BEGIN Available data
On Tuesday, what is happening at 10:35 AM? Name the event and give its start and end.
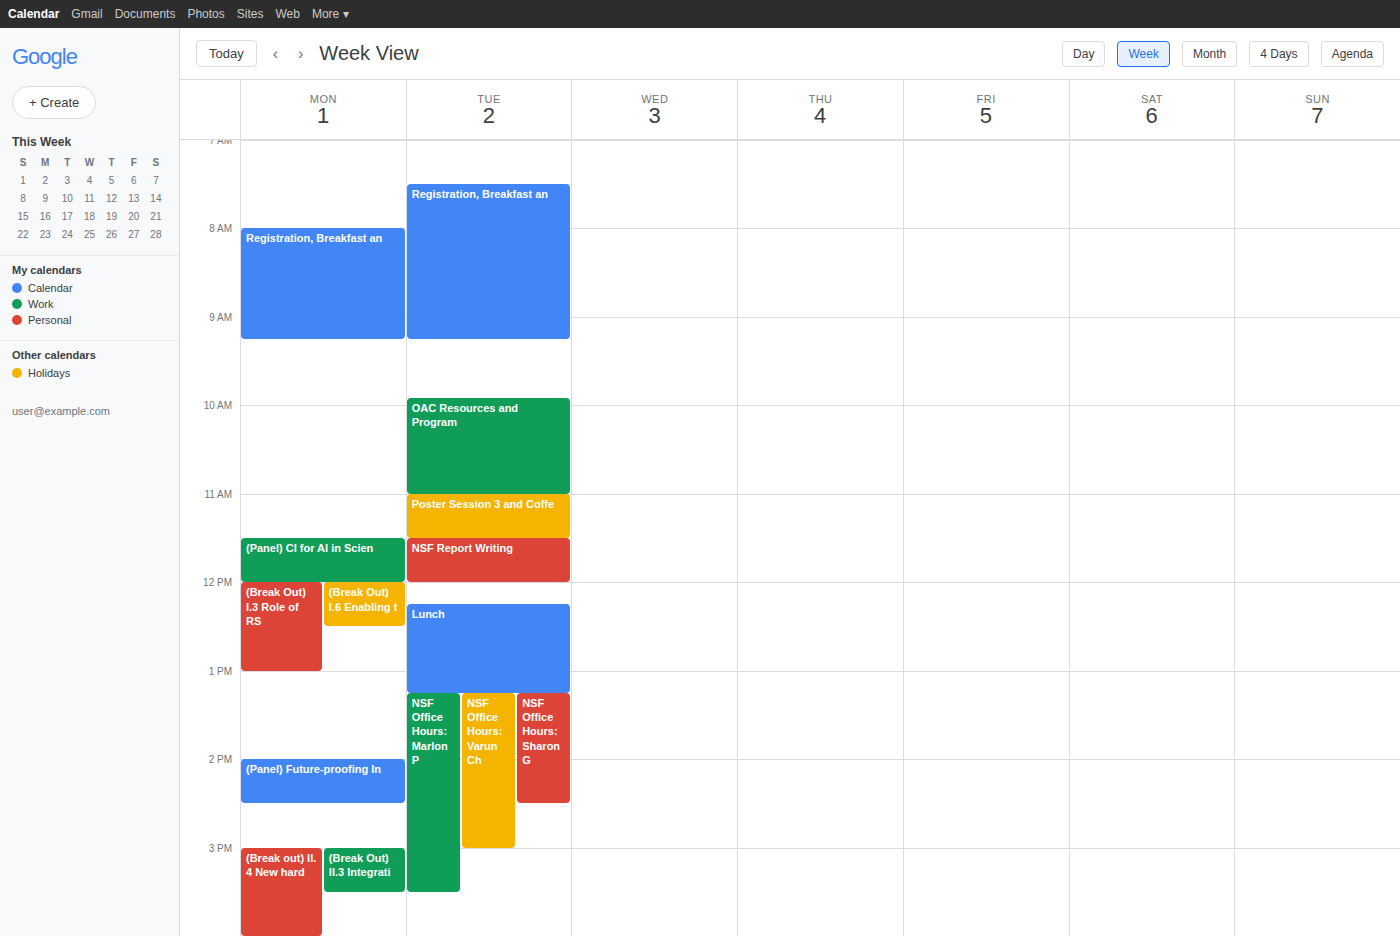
END Available data
BEGIN Available data
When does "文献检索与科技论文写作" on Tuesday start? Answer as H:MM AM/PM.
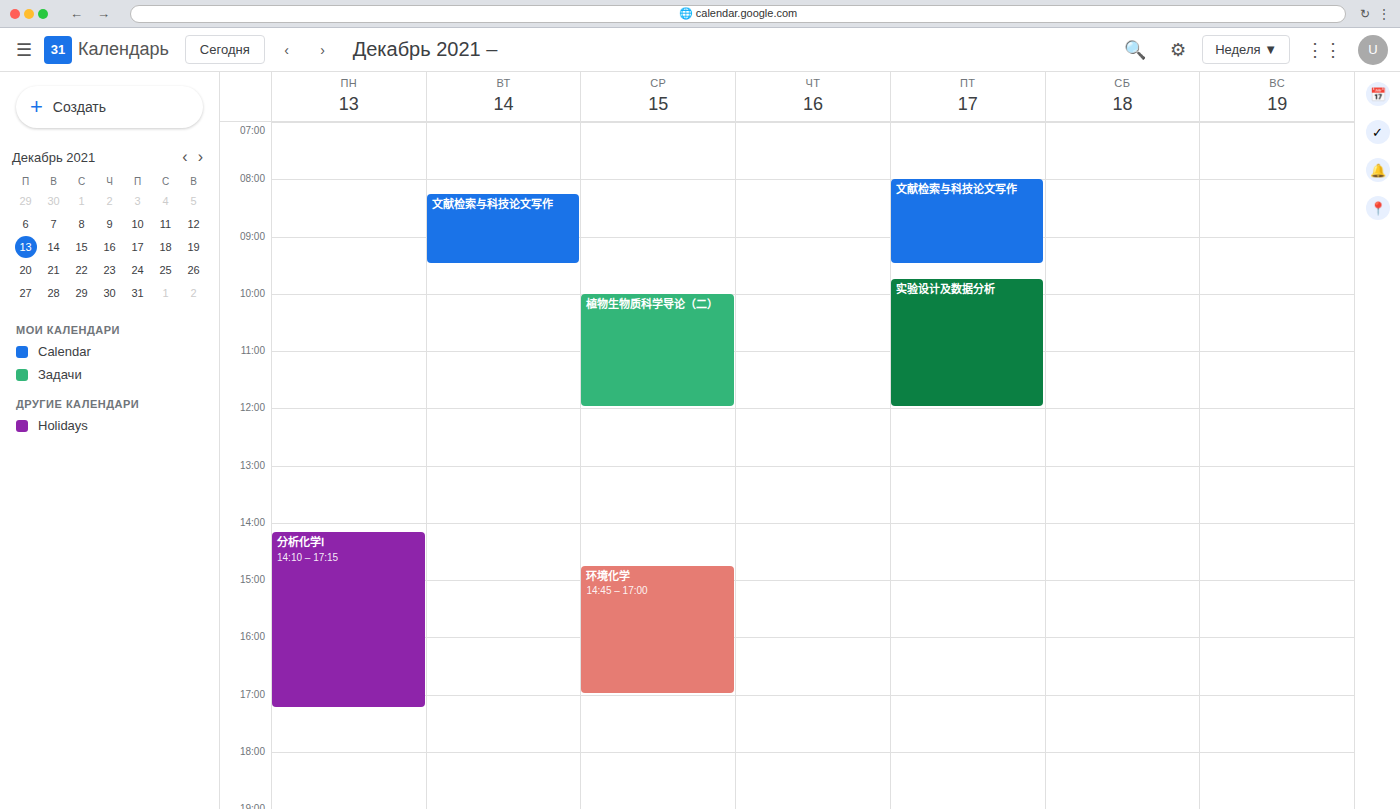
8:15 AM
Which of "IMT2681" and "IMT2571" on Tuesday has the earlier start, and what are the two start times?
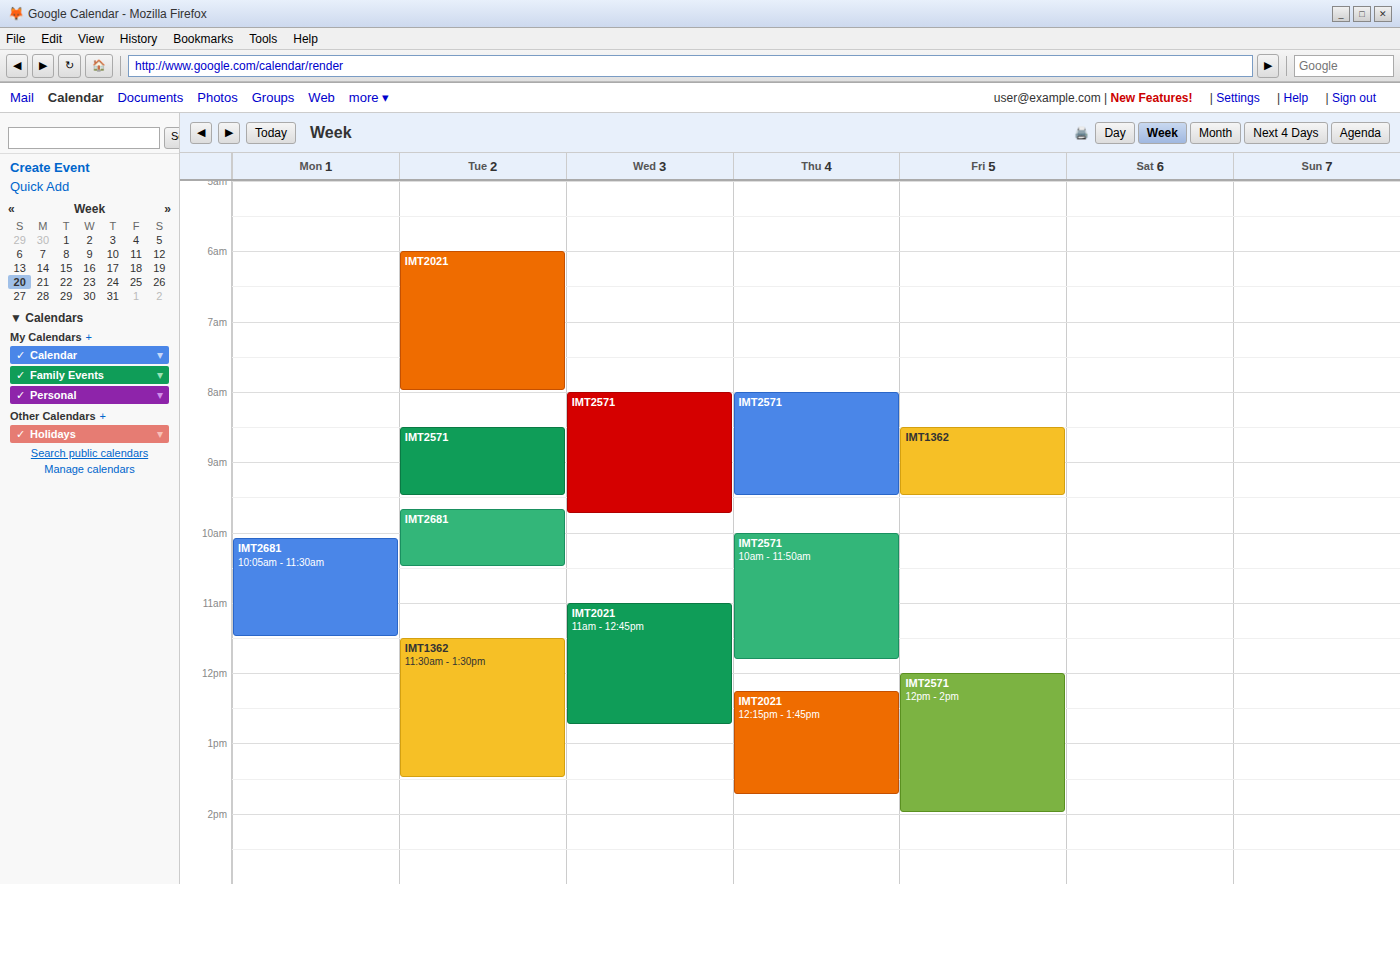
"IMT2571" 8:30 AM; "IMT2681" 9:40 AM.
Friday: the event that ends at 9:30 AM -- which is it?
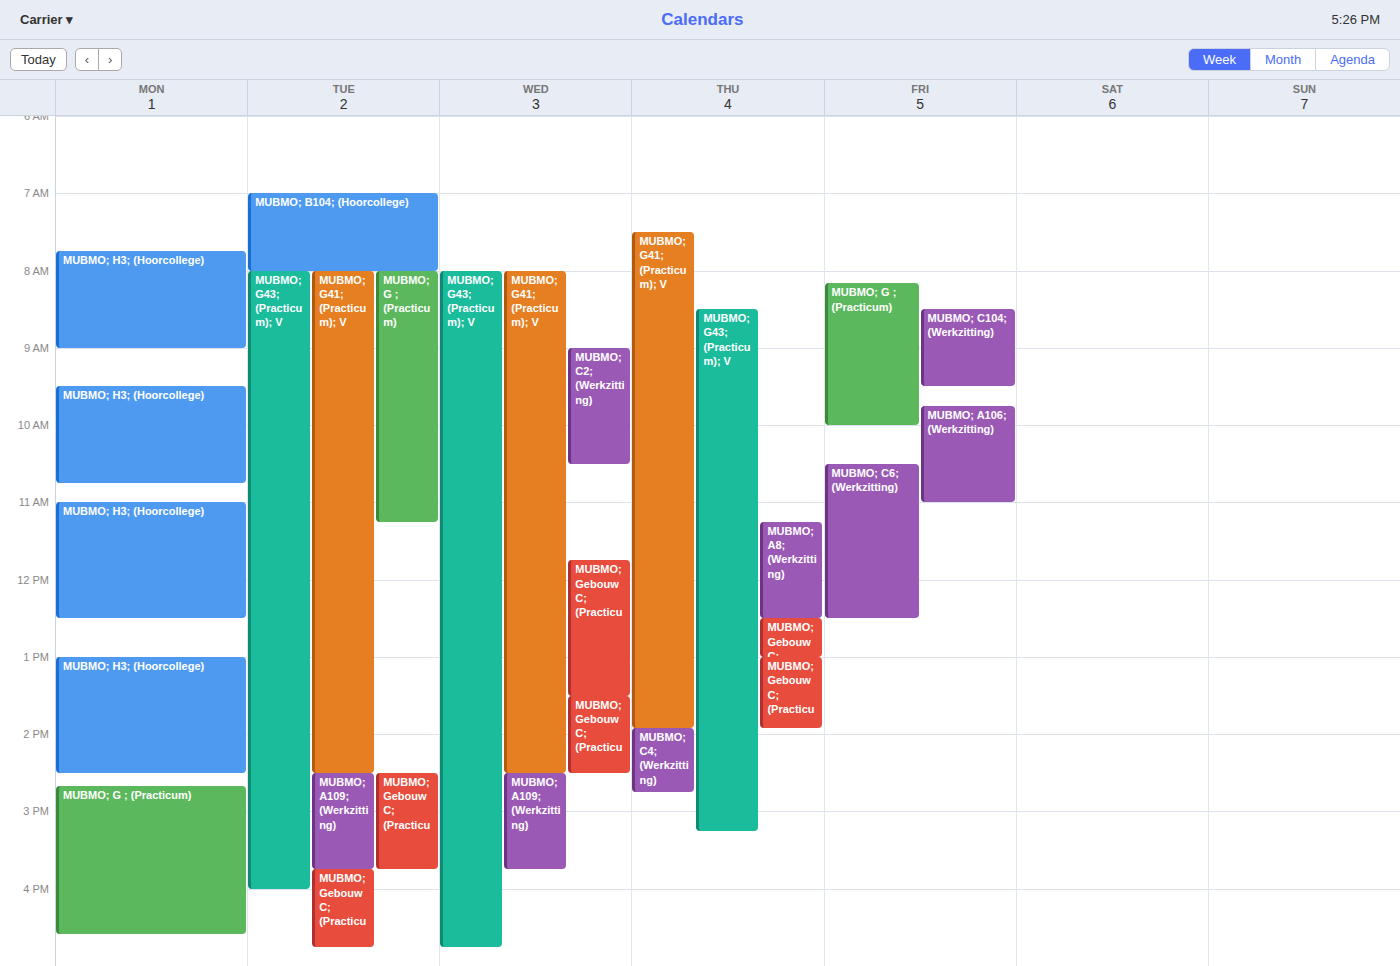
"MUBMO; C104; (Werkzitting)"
END Available data
BEGIN Available data
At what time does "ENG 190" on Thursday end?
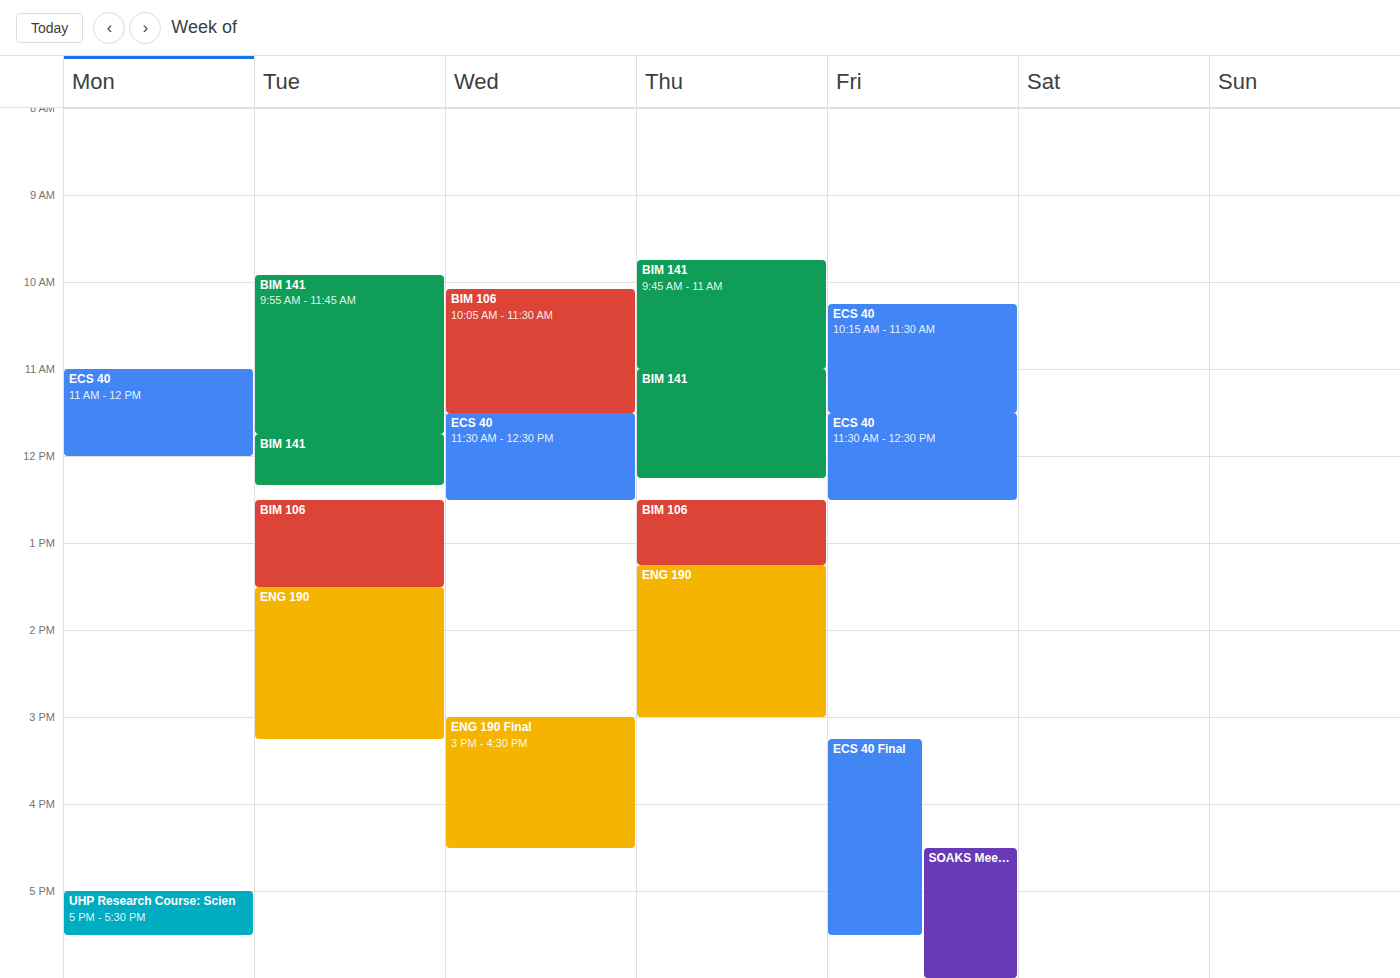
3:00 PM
END Available data
* [The problem] How many lines in the records above contain the string "start"? Reply with the number alone.

* [Exercise answer] 3